UK wages fall at fastest pace on record as Liverpool workers continue to strike

Workers in the UK saw their pay lag behind inflation at record levels over the past quarter, new figures show.

New figures from the Office for National Statistics (ONS) have revealed that UK wages are lagging behind the cost of living at record levels.

The ONS said regular pay, excluding bonuses, grew by 4.7% over the last the three months to June.

It comes after Consumer Prices Index inflation (CPI) reached 10.1% last month, up from 9.4% in June and expected to rise even further, peaking at around 11% later this year.

The ONS said this resulted in a 4.1% drop in regular pay for employees once CPI inflation is taken into account, representing the biggest slump since records began in 2001.

UK workers saw their pay lag behind inflation at record levels over the past quarter (Photo: PA)

ONS director of economic statistics Darren Morgan said: “The real value of pay continues to fall. Excluding bonuses, it is still dropping faster than at any time since comparable records began.”


Cost of living crisis

The mismatched ratio of wages versus inflation means that a worker earning £11 an hour right now will be much worse off than a worker earning £11 an hour in 2021.

With fuel and electricity costs continuing to rise rapidly, the gap between pay rises and inflation is causing the real value of money to continue to fall.


Pay rises for public sector workers are largely under the rate of inflation, including the pay of NHS nurses, who are being urged by Royal College of Nursing (RCN) to ballot for strike action.

The impact in Liverpool and Merseyside


The picket line outside Liverpool Lime Street station (Photo: PA)

Workers across the UK are feeling the effects of the cost of living crisis and the decreased value of their income, leading to an increase in strike action.

In Liverpool, Arriva North West bus workers have been on strike for almost four weeks, fighting for a ‘fair pay rise’.

Represented by Unite the Union and GMB, members voted on Tuesday to reject a 9.6% pay increase offer from the company and remain on the picket line.

Members of the National Union of Rail, Maritime and Transport Workers (RMT) are continuing to strike over pay and safety, action which will be affecting Merseyrail services on August 18 and August 20.


Meanwhile, Liverpool dockers voted for strike action on Monday after a pay offer of 7% - much lower than the rate of inflation - Mersey Docks and Harbour Company (MDHC). In a ballot of Unite members, 99% backed a proposal to walk out, with a turnout of 88%.

Demonstrators gather outside the entrance to the Port of Liverpool in March, 2022. Photo: Anthony Devlin/Getty Images

Unite’s general secretary Sharon Graham said: “Our members at MDHC have Unite’s complete backing and support in these strikes for a fair pay rise.”

Commenting on the record fall in wages for UK workers, she said: “It demonstrates the vital need for unions like Unite to defend the value of workers’ pay.

“It also underlines the fact that - as we have said many times - wages are not driving inflation.

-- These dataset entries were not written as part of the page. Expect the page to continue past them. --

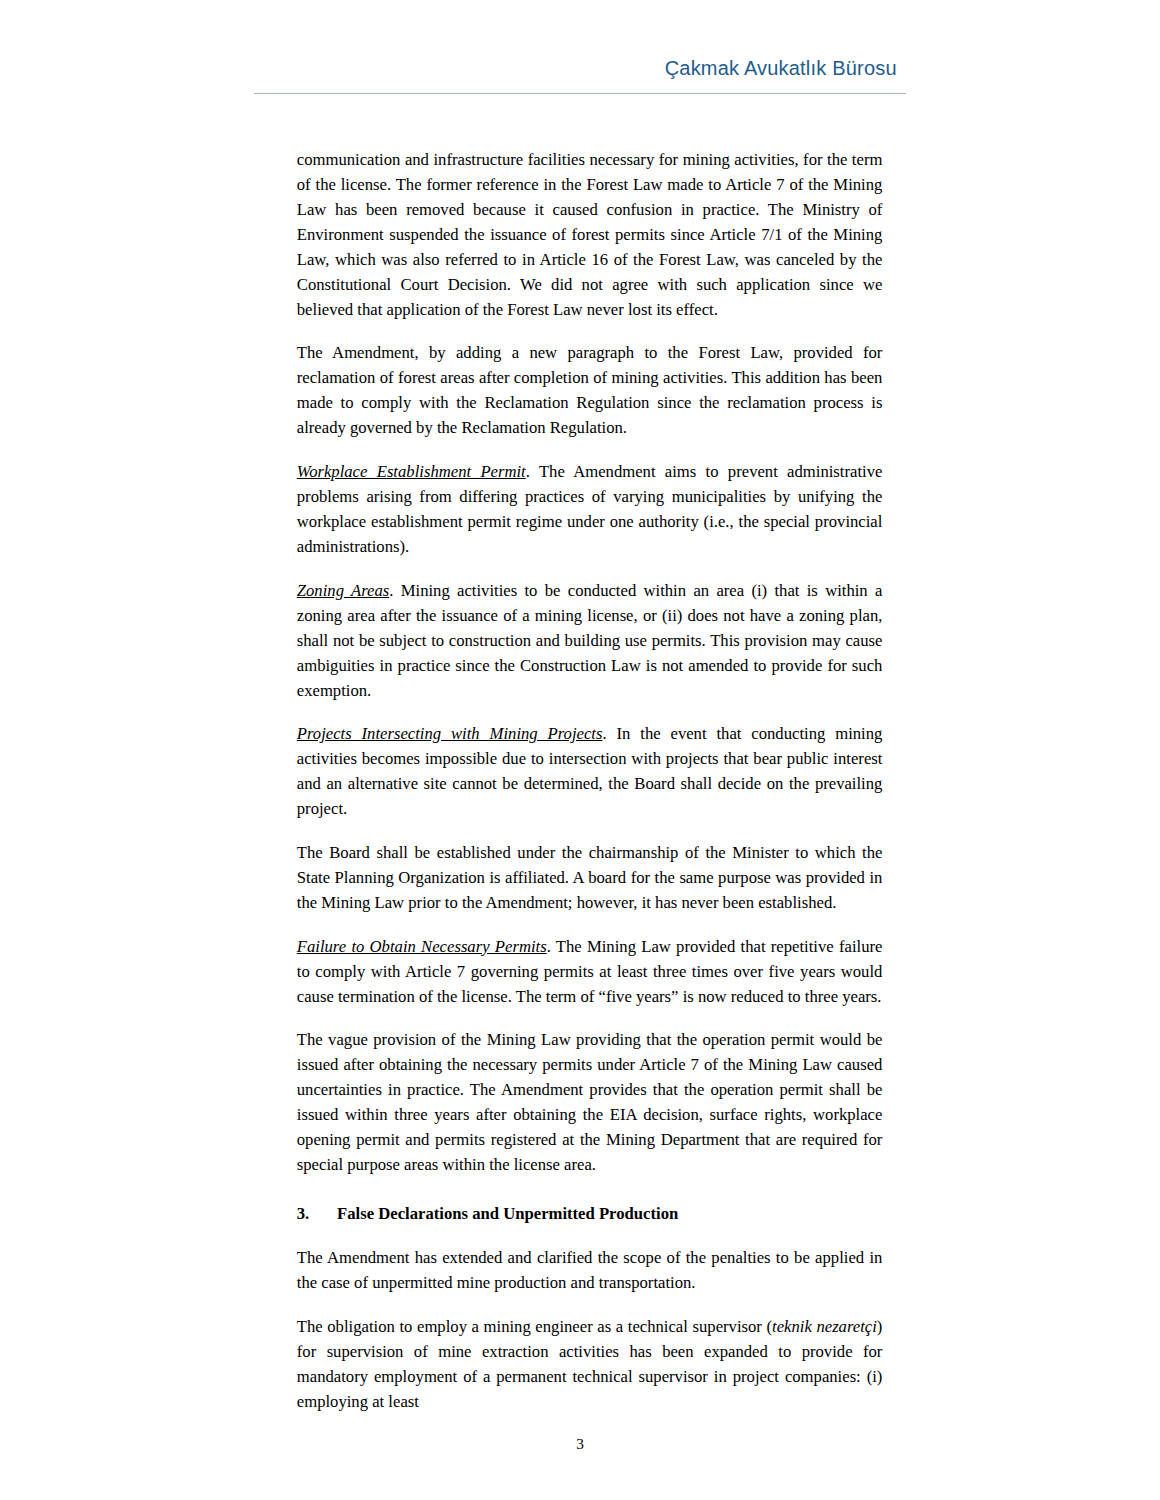Çakmak Avukatlık Bürosu
communication and infrastructure facilities necessary for mining activities, for the term of the license. The former reference in the Forest Law made to Article 7 of the Mining Law has been removed because it caused confusion in practice. The Ministry of Environment suspended the issuance of forest permits since Article 7/1 of the Mining Law, which was also referred to in Article 16 of the Forest Law, was canceled by the Constitutional Court Decision. We did not agree with such application since we believed that application of the Forest Law never lost its effect.
The Amendment, by adding a new paragraph to the Forest Law, provided for reclamation of forest areas after completion of mining activities. This addition has been made to comply with the Reclamation Regulation since the reclamation process is already governed by the Reclamation Regulation.
Workplace Establishment Permit. The Amendment aims to prevent administrative problems arising from differing practices of varying municipalities by unifying the workplace establishment permit regime under one authority (i.e., the special provincial administrations).
Zoning Areas. Mining activities to be conducted within an area (i) that is within a zoning area after the issuance of a mining license, or (ii) does not have a zoning plan, shall not be subject to construction and building use permits. This provision may cause ambiguities in practice since the Construction Law is not amended to provide for such exemption.
Projects Intersecting with Mining Projects. In the event that conducting mining activities becomes impossible due to intersection with projects that bear public interest and an alternative site cannot be determined, the Board shall decide on the prevailing project.
The Board shall be established under the chairmanship of the Minister to which the State Planning Organization is affiliated. A board for the same purpose was provided in the Mining Law prior to the Amendment; however, it has never been established.
Failure to Obtain Necessary Permits. The Mining Law provided that repetitive failure to comply with Article 7 governing permits at least three times over five years would cause termination of the license. The term of “five years” is now reduced to three years.
The vague provision of the Mining Law providing that the operation permit would be issued after obtaining the necessary permits under Article 7 of the Mining Law caused uncertainties in practice. The Amendment provides that the operation permit shall be issued within three years after obtaining the EIA decision, surface rights, workplace opening permit and permits registered at the Mining Department that are required for special purpose areas within the license area.
3. False Declarations and Unpermitted Production
The Amendment has extended and clarified the scope of the penalties to be applied in the case of unpermitted mine production and transportation.
The obligation to employ a mining engineer as a technical supervisor (teknik nezaretçi) for supervision of mine extraction activities has been expanded to provide for mandatory employment of a permanent technical supervisor in project companies: (i) employing at least
3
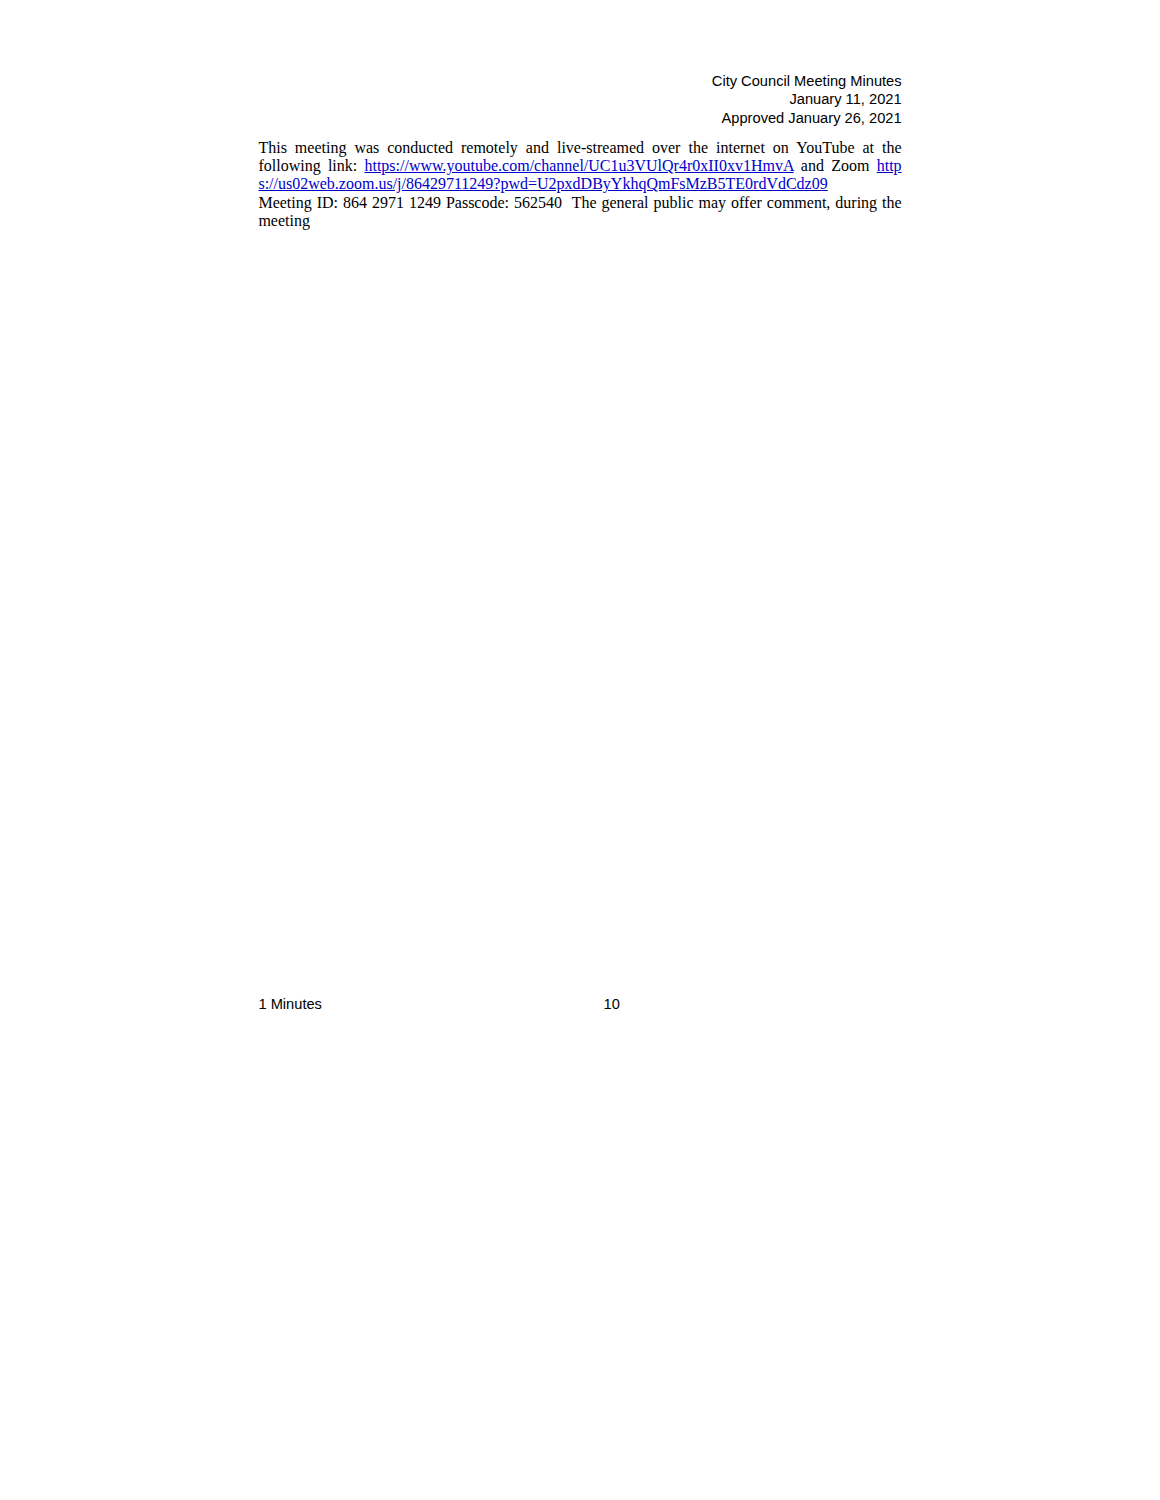City Council Meeting Minutes
January 11, 2021
Approved January 26, 2021
This meeting was conducted remotely and live-streamed over the internet on YouTube at the following link: https://www.youtube.com/channel/UC1u3VUlQr4r0xII0xv1HmvA and Zoom https://us02web.zoom.us/j/86429711249?pwd=U2pxdDByYkhqQmFsMzB5TE0rdVdCdz09
Meeting ID: 864 2971 1249 Passcode: 562540 The general public may offer comment, during the meeting
1 Minutes
10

We will continue to do whatever is necessary to defend jobs, pay and conditions during this cost-of-living crisis.”

More “real” living wage employers in Liverpool


Amid the cost of living crisis a study has revealed the number of Liverpool employers who have signed up to the voluntary living wage scheme over the past year.

The Living Wage Foundation encourages employers to sign up to pay a “real” living wage, which is higher than the minimum wage and pegged to living costs.

The rate, which is calculated by a group of economists and applies to employees aged 18 and over, currently stands at £9.90 per hour across the UK and £11.05 in London, to reflect higher prices in the capital.

For comparison, the Government’s living wage stands at £9.50 per hour for people aged 23 and over, and £9.18 for over 21s.

Figures show there were 98 accredited real living wage employers in Liverpool as of the start of July – up from 70 at the same point last year and 18 five years ago.

Katherine Chapman, director of the Living Wage Foundation, said the cost-of-living crisis has made increasing wages for the low-paid “more important than ever”.


She said paying the living wage is not only “the right thing to do for struggling workers and families, but it’s also good for businesses, with employers benefitting from greater staff morale and productivity, and reduced staff absenteeism and turnover”.

Across the North West, there are 985 real living wage employers, an increase from 273 in 2017. Despite this, many UK workers are still on low pay.